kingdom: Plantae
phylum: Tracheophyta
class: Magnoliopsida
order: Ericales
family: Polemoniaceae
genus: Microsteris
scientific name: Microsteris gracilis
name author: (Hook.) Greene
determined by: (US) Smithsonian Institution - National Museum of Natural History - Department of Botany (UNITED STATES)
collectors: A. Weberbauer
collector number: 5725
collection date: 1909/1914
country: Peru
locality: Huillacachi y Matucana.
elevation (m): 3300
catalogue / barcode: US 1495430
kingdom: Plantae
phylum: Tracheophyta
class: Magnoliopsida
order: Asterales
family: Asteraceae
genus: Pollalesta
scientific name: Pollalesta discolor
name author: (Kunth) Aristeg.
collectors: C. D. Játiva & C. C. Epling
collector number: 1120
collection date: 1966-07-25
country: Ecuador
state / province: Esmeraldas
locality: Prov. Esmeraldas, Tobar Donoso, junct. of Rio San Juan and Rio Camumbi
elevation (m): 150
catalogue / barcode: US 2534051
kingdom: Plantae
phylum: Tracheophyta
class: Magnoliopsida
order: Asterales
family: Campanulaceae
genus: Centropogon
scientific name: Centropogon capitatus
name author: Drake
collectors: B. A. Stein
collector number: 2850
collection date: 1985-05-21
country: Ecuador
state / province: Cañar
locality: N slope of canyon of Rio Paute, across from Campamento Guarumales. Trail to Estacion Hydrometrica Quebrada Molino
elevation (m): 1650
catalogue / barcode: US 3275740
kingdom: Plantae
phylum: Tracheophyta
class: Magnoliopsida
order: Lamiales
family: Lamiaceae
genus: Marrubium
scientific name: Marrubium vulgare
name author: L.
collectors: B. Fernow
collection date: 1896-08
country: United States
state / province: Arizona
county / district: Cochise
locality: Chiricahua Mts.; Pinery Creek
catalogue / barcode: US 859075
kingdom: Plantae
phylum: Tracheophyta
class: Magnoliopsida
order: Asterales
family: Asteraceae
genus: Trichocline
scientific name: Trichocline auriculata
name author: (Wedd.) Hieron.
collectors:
● ● ● ●
- Requirement
Give everything from the first line of the records down to and including the line containing "country: United States" as a Markdown table. Use two columns, Row and Record Line, numbering each line and leaving out blank lines.

- Final answer
| Row | Record Line |
|---|---|
| 1 | kingdom: Plantae |
| 2 | phylum: Tracheophyta |
| 3 | class: Magnoliopsida |
| 4 | order: Ericales |
| 5 | family: Polemoniaceae |
| 6 | genus: Microsteris |
| 7 | scientific name: Microsteris gracilis |
| 8 | name author: (Hook.) Greene |
| 9 | determined by: (US) Smithsonian Institution - National Museum of Natural History - Department of Botany (UNITED STATES) |
| 10 | collectors: A. Weberbauer |
| 11 | collector number: 5725 |
| 12 | collection date: 1909/1914 |
| 13 | country: Peru |
| 14 | locality: Huillacachi y Matucana. |
| 15 | elevation (m): 3300 |
| 16 | catalogue / barcode: US 1495430 |
| 17 | kingdom: Plantae |
| 18 | phylum: Tracheophyta |
| 19 | class: Magnoliopsida |
| 20 | order: Asterales |
| 21 | family: Asteraceae |
| 22 | genus: Pollalesta |
| 23 | scientific name: Pollalesta discolor |
| 24 | name author: (Kunth) Aristeg. |
| 25 | collectors: C. D. Játiva & C. C. Epling |
| 26 | collector number: 1120 |
| 27 | collection date: 1966-07-25 |
| 28 | country: Ecuador |
| 29 | state / province: Esmeraldas |
| 30 | locality: Prov. Esmeraldas, Tobar Donoso, junct. of Rio San Juan and Rio Camumbi |
| 31 | elevation (m): 150 |
| 32 | catalogue / barcode: US 2534051 |
| 33 | kingdom: Plantae |
| 34 | phylum: Tracheophyta |
| 35 | class: Magnoliopsida |
| 36 | order: Asterales |
| 37 | family: Campanulaceae |
| 38 | genus: Centropogon |
| 39 | scientific name: Centropogon capitatus |
| 40 | name author: Drake |
| 41 | collectors: B. A. Stein |
| 42 | collector number: 2850 |
| 43 | collection date: 1985-05-21 |
| 44 | country: Ecuador |
| 45 | state / province: Cañar |
| 46 | locality: N slope of canyon of Rio Paute, across from Campamento Guarumales. Trail to Estacion Hydrometrica Quebrada Molino |
| 47 | elevation (m): 1650 |
| 48 | catalogue / barcode: US 3275740 |
| 49 | kingdom: Plantae |
| 50 | phylum: Tracheophyta |
| 51 | class: Magnoliopsida |
| 52 | order: Lamiales |
| 53 | family: Lamiaceae |
| 54 | genus: Marrubium |
| 55 | scientific name: Marrubium vulgare |
| 56 | name author: L. |
| 57 | collectors: B. Fernow |
| 58 | collection date: 1896-08 |
| 59 | country: United States |